Book of the Month for Apr 2017

Fronds and Anemones: Essays on Gardening and Nature
Reviewer
Steve Whitesell

Fronds and Anemones: Essays on Gardening and Nature by Dr. William Plummer. iUniverse, Bloomington, IN, 2017.  229 pp.  $18.95, $18.95 Amazon. Signed copies are available from the author for $18.95 with free shipping: 10 Fox Lane East, Painted Post, NY 14870.

 

            Fronds and Anemones: Essays on Gardening and Nature features short essays, mostly one or two pages in length, organized into eleven chapters covering subjects like understory trees, bird watching, ferns and the construction of the author’s Cape Cod house and garden near Corning, New York on ¾ of an acre of enhanced woodland over more than fifty years. The decades produced changes in the garden’s plant composition, light levels, wildlife populations, and in the gardener himself as his knowledge and confidence grew. Early in the development of the garden, the author claims the time devoted was 90% work and 10% enjoyment, though from his current vantage the ratio has been reversed. Dr. Plummer has clear affinities, for Leach and Nearing Rhododendrons and later, Epimediums and other woodland species adapted to his wooded lot. He also has a love for ferns and one of the most notable essays details several species he grows and encountered at Fern Forays sponsored by the Hardy Fern Society.

            The verbal descriptions are vivid and informed by personal experience with cultural practices, maintenance schedules and techniques, including pruning, and growing plants from seed. It would have been enjoyable to see photographs, though the verbal descriptions are more than adequate. The author worked as a chemist for Corning Glass and his scientific predilections emerge in his description of building a stone wall early in the development of the garden, estimating the weight of the stones comprising the dry-laid wall at sixty tons. The author confesses, “I am an inveterate punster, for which I make no apology”. This observation is evidenced in nearly every essay and even in the title of the collection.

            Many of the essays were published earlier in other newsletters, journals and newspapers, including the NARGS Adirondack chapter newsletter. There is some repetition in the content of different essays, which were anthologized as originally written. There are also some minor spelling and taxonomic errors that could be corrected in another round of editorial once-over. There are useful appendices listing a short list of horticultural references the author has found useful and a list of  germane quotations from the classical period to the present.

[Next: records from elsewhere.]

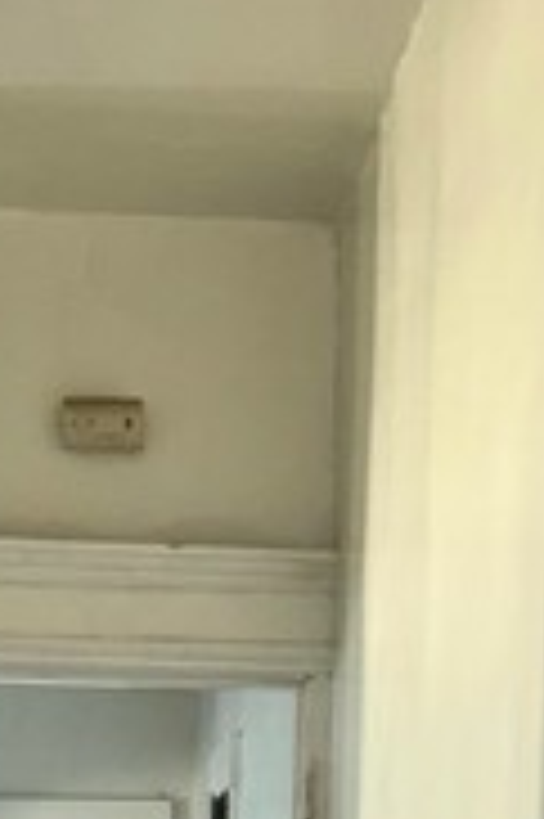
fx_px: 2157
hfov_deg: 14.3
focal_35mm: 95
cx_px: 148
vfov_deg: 18.4
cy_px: 1318
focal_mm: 5.7
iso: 50
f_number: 1.5
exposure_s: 1/18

            The author joined ARGS shortly after he started gardening and amassed a great deal of useful information from his contacts. He attended his first National meeting when Bernard Harkness was president in nearby Canandaigua, New York. Saturday at the Harkness home in Geneva and garden tours on a rainy Sunday. He joined an informal group of Ithaca, NY rock gardeners that later formed the core of the Adirondack Chapter, which he subsequently served as Treasurer and Chairperson.

Rarely is a gardener involved with a single space for such an extended period and there is much to be learned from an observant steward whose eye and hand have been focused so long. These essays will provide the reader with much pleasure and insight.

 

Steve Whitesell is a longtime NARGS member and belongs to the Adirondack and Berkshire chapters. He is a retired landscape architect and lives and gardens in rural Schoharie County, New York.